Раньше-то у меня тут и душица была в холщовых мешочках, и зверобой золотистый, и мед в пузатых бочонках — янтарный, тягучий, дух от него стоял такой, что пчелы через стекло бились! А нынче? Пыль да паутина, хоть ты тресни.
— Внук горит, — буркнула наконец Марта, отсчитывая мелочь трясущимися руками. Гляжу на нее - платок сбился, пальцы узловатые. Жалко старую, хоть и вредная она, спасу нет. — Коли не поможет твоя трава, так и знай, ославлю на весь Хоббитон! Скажу, что Вэнсова дочка трухой торгует!
— Да тише ты, расшумелась, аж в ушах звенит. Две ложки на кружку кипятка, — наставляла я, ловко ссыпая сушеный сбор в бумажный пакет и перевязывая бечевкой. — И не просто кипятка, а крутого! Накрой блюдцем, пущай настоится минут десять, чтоб дух пошел. И давай пить, пока теплое. Да меда добавь, ежели найдется, или варенья малинового ложечку, а то горечь такая, что у мальчонки скулы сведет. Поняла, что ль?
— Поняла, не глухая, — фыркнула она.
Звякнули монеты. Я их, родимых, в кулак сгребла, и в ящик кассовый, под замок. Дверь за Мартой хлопнула, холоду напустила - страсть! Ветер с улицы так и рванул внутрь, взъерошил мои сушеные веники под потолком.
Я только вздохнула тяжко, закрыла глаза на секунду и на высокий табурет присела. Ноги гудят, будто я на них весь день воду таскала, спина ноет. Ох, не дело это молодой девке так уматываться, да кто ж, если не я?
Оглядела я свои владения. Грустно, ой грустно! В углу паутина опять сплелась, и когда только успевают, ироды восьмилапые? Вроде вчера веником гоняла. Прилавок весь в царапинах, лаком бы покрыть, да где ж его взять-то нынче? Всё в дефиците. Народ ходит хмурый, злой, каждый норовит обидеть, будто я виновата, что зима лютует, а земля-матушка спать легла и просыпаться не хочет!
Глянула на свои руки. Кожа сухая, цыпки пошли, ногти коротко острижены - не до красоты нынче. Мазать надо маслом, да где ж его напасешься? И тут опять началось…
Жар пошел.
Будто кровь внутри решила закипеть. Неделю уже маюсь. Руки чешутся так, что хоть на стену лезь, или хватай лопату и беги снег копать до самой земли. Энергия прет, а девать её некуда. Я пальцы в кулаки сжала, разжала - колет!

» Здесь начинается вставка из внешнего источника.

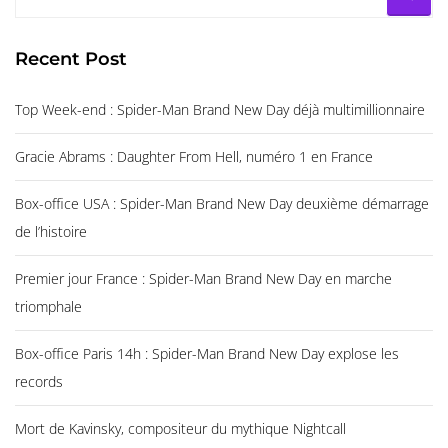
Recent Post
Top Week-end : Spider-Man Brand New Day déjà multimillionnaire
Gracie Abrams : Daughter From Hell, numéro 1 en France
Box-office USA : Spider-Man Brand New Day deuxième démarrage
de l’histoire
Premier jour France : Spider-Man Brand New Day en marche
triomphale
Box-office Paris 14h : Spider-Man Brand New Day explose les
records
Mort de Kavinsky, compositeur du mythique Nightcall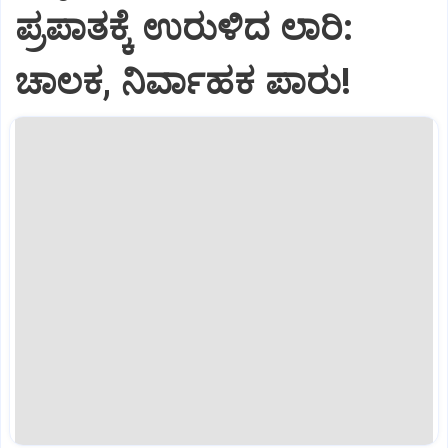
ಪ್ರಪಾತಕ್ಕೆ ಉರುಳಿದ ಲಾರಿ:
ಚಾಲಕ, ನಿರ್ವಾಹಕ ಪಾರು!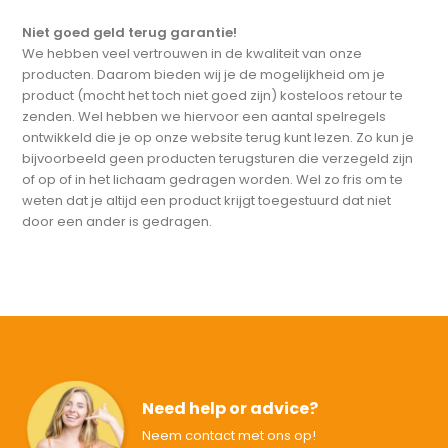
Niet goed geld terug garantie!
We hebben veel vertrouwen in de kwaliteit van onze
producten. Daarom bieden wij je de mogelijkheid om je
product (mocht het toch niet goed zijn) kosteloos retour te
zenden. Wel hebben we hiervoor een aantal spelregels
ontwikkeld die je op onze website terug kunt lezen. Zo kun je
bijvoorbeeld geen producten terugsturen die verzegeld zijn
of op of in het lichaam gedragen worden. Wel zo fris om te
weten dat je altijd een product krijgt toegestuurd dat niet
door een ander is gedragen.
Need help or advice?
Neem contact met ons op!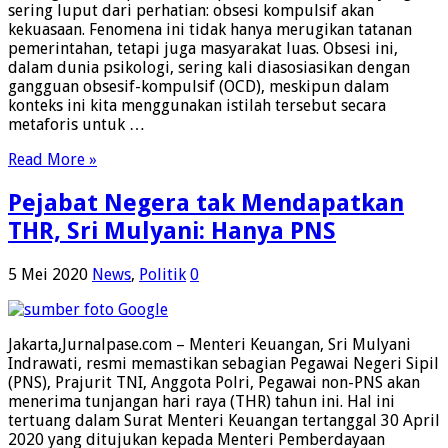
sering luput dari perhatian: obsesi kompulsif akan
kekuasaan. Fenomena ini tidak hanya merugikan tatanan
pemerintahan, tetapi juga masyarakat luas. Obsesi ini,
dalam dunia psikologi, sering kali diasosiasikan dengan
gangguan obsesif-kompulsif (OCD), meskipun dalam
konteks ini kita menggunakan istilah tersebut secara
metaforis untuk …
Read More »
Pejabat Negera tak Mendapatkan
THR, Sri Mulyani: Hanya PNS
5 Mei 2020
News
,
Politik
0
Jakarta,Jurnalpase.com – Menteri Keuangan, Sri Mulyani
Indrawati, resmi memastikan sebagian Pegawai Negeri Sipil
(PNS), Prajurit TNI, Anggota Polri, Pegawai non-PNS akan
menerima tunjangan hari raya (THR) tahun ini. Hal ini
tertuang dalam Surat Menteri Keuangan tertanggal 30 April
2020 yang ditujukan kepada Menteri Pemberdayaan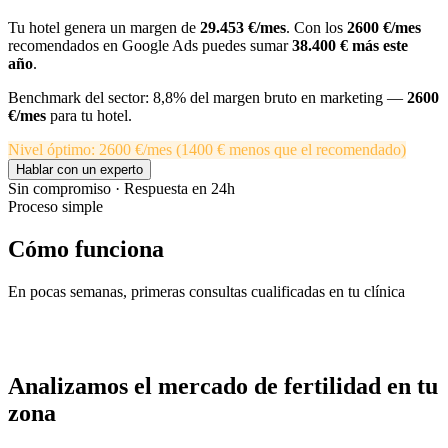
Tu hotel genera un margen de
29.453 €/mes
. Con los
2600 €/mes
recomendados en Google Ads puedes sumar
38.400 € más este
año
.
Benchmark del sector: 8,8% del margen bruto en marketing —
2600
€/mes
para tu hotel.
Nivel óptimo: 2600 €/mes (1400 € menos que el recomendado)
Hablar con un experto
Sin compromiso · Respuesta en 24h
Proceso simple
Cómo funciona
En pocas semanas, primeras consultas cualificadas en tu clínica
Analizamos el mercado de fertilidad en tu
zona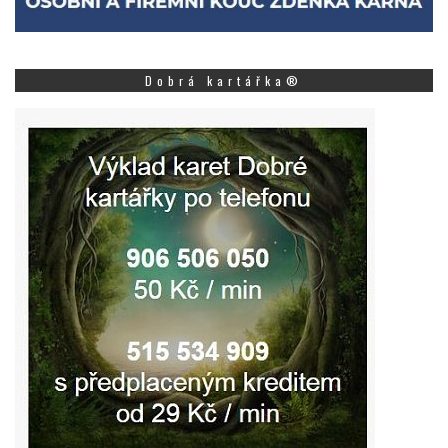
Dobrá kartářka®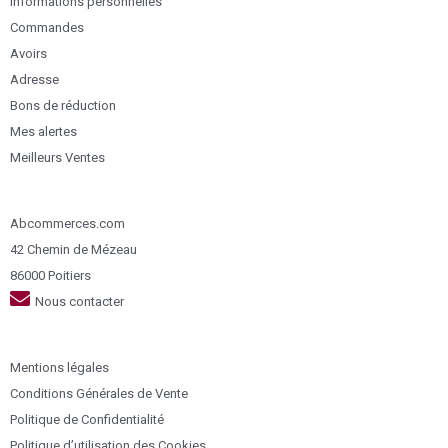
Informations personnelles
Commandes
Avoirs
Adresse
Bons de réduction
Mes alertes
Meilleurs Ventes
Abcommerces.com
42 Chemin de Mézeau
86000 Poitiers
Nous contacter
Mentions légales
Conditions Générales de Vente
Politique de Confidentialité
Politique d’utilisation des Cookies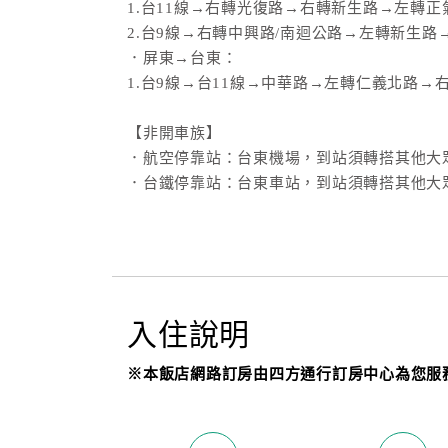
1.台11線→右轉光復路→右轉新生路→左轉
2.台9線→右轉中興路/南迴公路→左轉新生
．屏東→台東：
1.台9線→台11線→中華路→左轉仁義北路→
【非開車族】
．航空停靠站：台東機場，到站須轉搭其他大
．台鐵停靠站：台東車站，到站須轉搭其他大
入住說明
※本飯店網路訂房由四方通行訂房中心為您服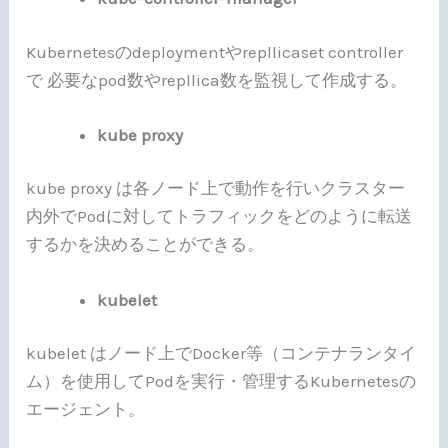
Kubernetesのdeploymentやrepllicaset controller
で 必要なpod数やrepllica数を監視して作成する。
kube proxy
kube proxy は各ノード上で動作を行いクラスター
内外でPodに対してトラフィックをどのように転送
するかを決めることができる。
kubelet
kubelet はノード上でDocker等（コンテナランタイ
ム）を使用してPodを実行・管理するKubernetesの
エージェント。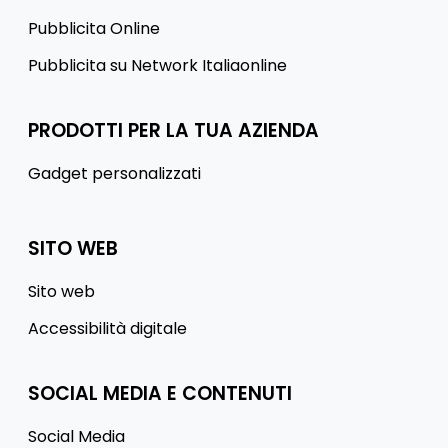
Pubblicita Online
Pubblicita su Network Italiaonline
PRODOTTI PER LA TUA AZIENDA
Gadget personalizzati
SITO WEB
Sito web
Accessibilità digitale
SOCIAL MEDIA E CONTENUTI
Social Media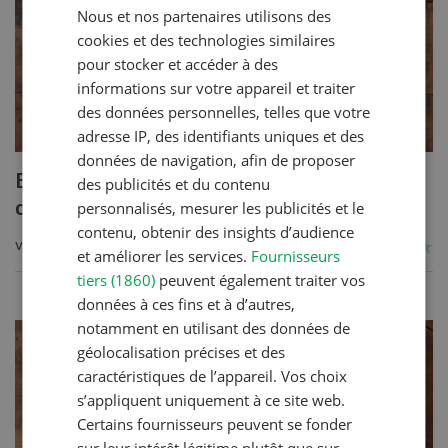
Nous et nos partenaires utilisons des
FRENCH
cookies et des technologies similaires
pour stocker et accéder à des
informations sur votre appareil et traiter
des données personnelles, telles que votre
adresse IP, des identifiants uniques et des
données de navigation, afin de proposer
Blancs de poulet sauce épinards à la
des publicités et du contenu
crème
personnalisés, mesurer les publicités et le
contenu, obtenir des insights d’audience
VERS LA RECETTE
et améliorer les services.
Fournisseurs
tiers (1860)
peuvent également traiter vos
données à ces fins et à d’autres,
notamment en utilisant des données de
géolocalisation précises et des
caractéristiques de l’appareil. Vos choix
s’appliquent uniquement à ce site web.
Certains fournisseurs peuvent se fonder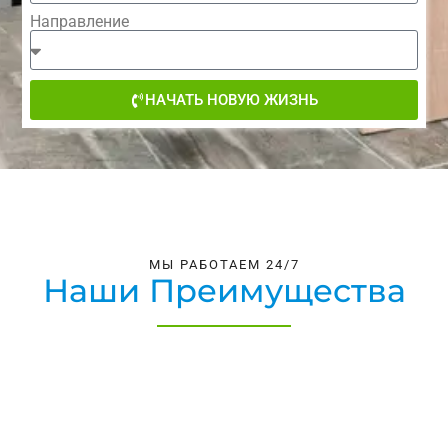
Направление
НАЧАТЬ НОВУЮ ЖИЗНЬ
МЫ РАБОТАЕМ 24/7
Наши Преимущества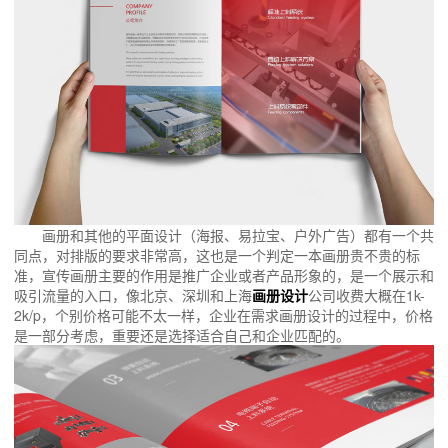
画册和其他的平面设计（海报、易拉宝、户外广告）都有一个共
同点，对排版的要求非常高，这也是一个判定一本画册贵不贵的标
准，宣传画册主要的作用是推广企业或者产品形象的，是一个展示和
吸引流量的入口，像北京、深圳和上海
画册设计
公司收费大概在1k-
2k/p，个别价格可能不太一样，企业在需求画册设计的过程中，价格
是一部分考虑，重要还是选择适合自己和企业匹配的。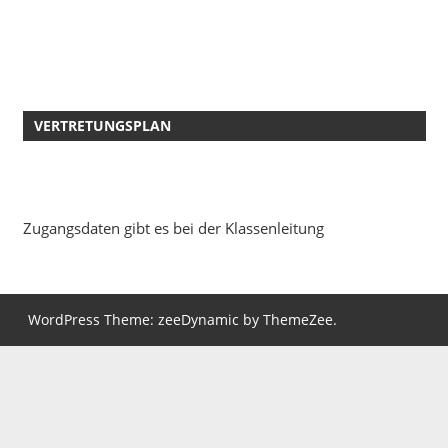
VERTRETUNGSPLAN
Zugangsdaten gibt es bei der Klassenleitung
WordPress Theme: zeeDynamic by ThemeZee.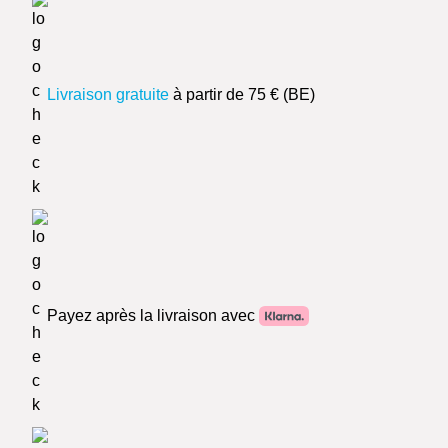
Livraison gratuite
à partir de 75 € (BE)
Payez après la livraison avec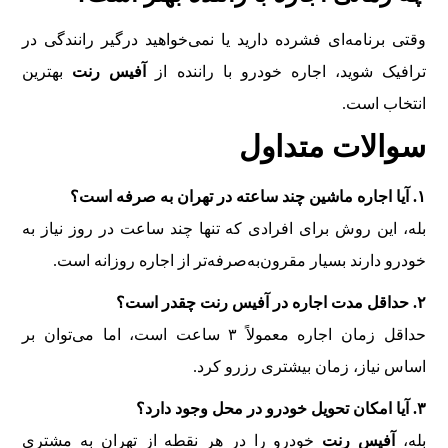
وقتی برنامه‌ای فشرده دارید یا نمی‌خواهید درگیر رانندگی در
ترافیک شوید، اجاره خودرو با راننده از
آفیس رنت
بهترین
انتخاب است.
سوالات متداول
۱. آیا اجاره ماشین چند ساعته در تهران به صرفه است؟
بله، این روش برای افرادی که تنها چند ساعت در روز نیاز به
خودرو دارند بسیار مقرون‌به‌صرفه‌تر از اجاره روزانه است.
۲. حداقل مدت اجاره در آفیس رنت چقدر است؟
حداقل زمان اجاره معمولاً ۳ ساعت است، اما می‌توان بر
اساس نیاز، زمان بیشتری رزرو کرد.
۳. آیا امکان تحویل خودرو در محل وجود دارد؟
بله،
آفیس رنت
خودرو را در هر نقطه از تهران به مشتری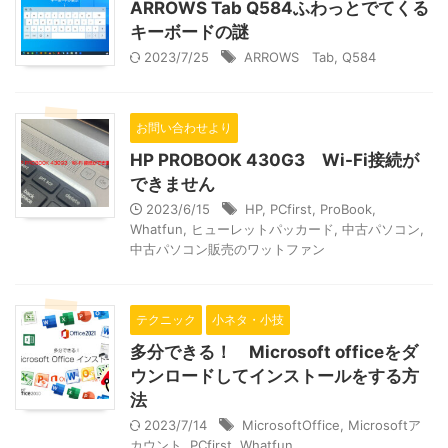
ARROWS Tab Q584ふわっとでてくる
キーボードの謎
2023/7/25
ARROWS Tab
,
Q584
お問い合わせより
HP PROBOOK 430G3 Wi-Fi接続が
できません
2023/6/15
HP
,
PCfirst
,
ProBook
,
Whatfun
,
ヒューレットパッカード
,
中古パソコン
,
中古パソコン販売のワットファン
テクニック
小ネタ・小技
多分できる！ Microsoft officeをダ
ウンロードしてインストールをする方
法
2023/7/14
MicrosoftOffice
,
Microsoftア
カウント
,
PCfirst
,
Whatfun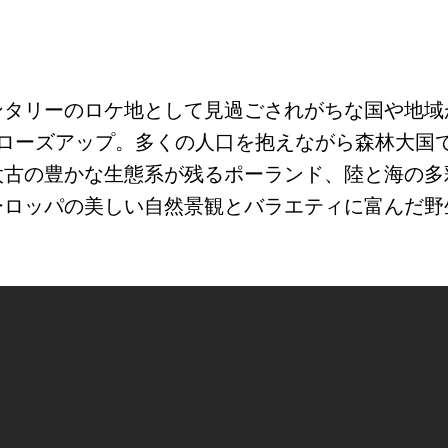
ンタリーのロケ地として見過ごされがちな国や地域
クローズアップ。多くの人口を抱えながら森林大国
太古の豊かな生態系が残るポーランド、陸と海の多
ーロッパの美しい自然景観とバラエティに富んだ野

Я к окну потянулась, там у меня на подоконнике, среди пыльных склянок, страдалец стоит - мятный кустик в глиняном горшке. Задохлик совсем, стебель черный, листья пожухли. Одно название, а не мята. Я над ним уж месяц кудахчу, как наседка над яйцом: и поливаю аккуратно, по капельке, и на солнышко двигаю, и от сквозняков загораживаю. А он ни в какую. Помирает, бедолага.
— Ну чего ты, дурашка? — шепнула я, коснувшись сухого, ломкого листика. — Чего тебе не живется? Давай, милый, не хандри. Чай, весна скоро, солнышко пригреет, высажу тебя в огород, разрастешься...
И тут меня как током дернуло!
Ладони огнем обожгло, аж до плеч пробрало, будто я руку в кипяток сунула. Внутри что-то щелкнуло, словно пружина распрямилась. Я гляжу во все глаза — а чернота-то на листе вроде как светлеть начала? Зеленцой потянуло, свежестью, как после дождя грибного... Жизнь! Жизнь в нем затеплилась, от моих рук пошла!
— Расти, маленький, расти, хороший... — шепчу я, сама не своя. Хочется этот горшок обнять, землицу взрыхлить, силы в него влить.
Дзинь! - колокольчик над дверью так звякнул, что я чуть горшок не уронила.
Сердце в пятки ушло! Руку отдернула, за спину спрятала от греха подальше. Стою, дышу через раз, щеки горят, как у гимназистки.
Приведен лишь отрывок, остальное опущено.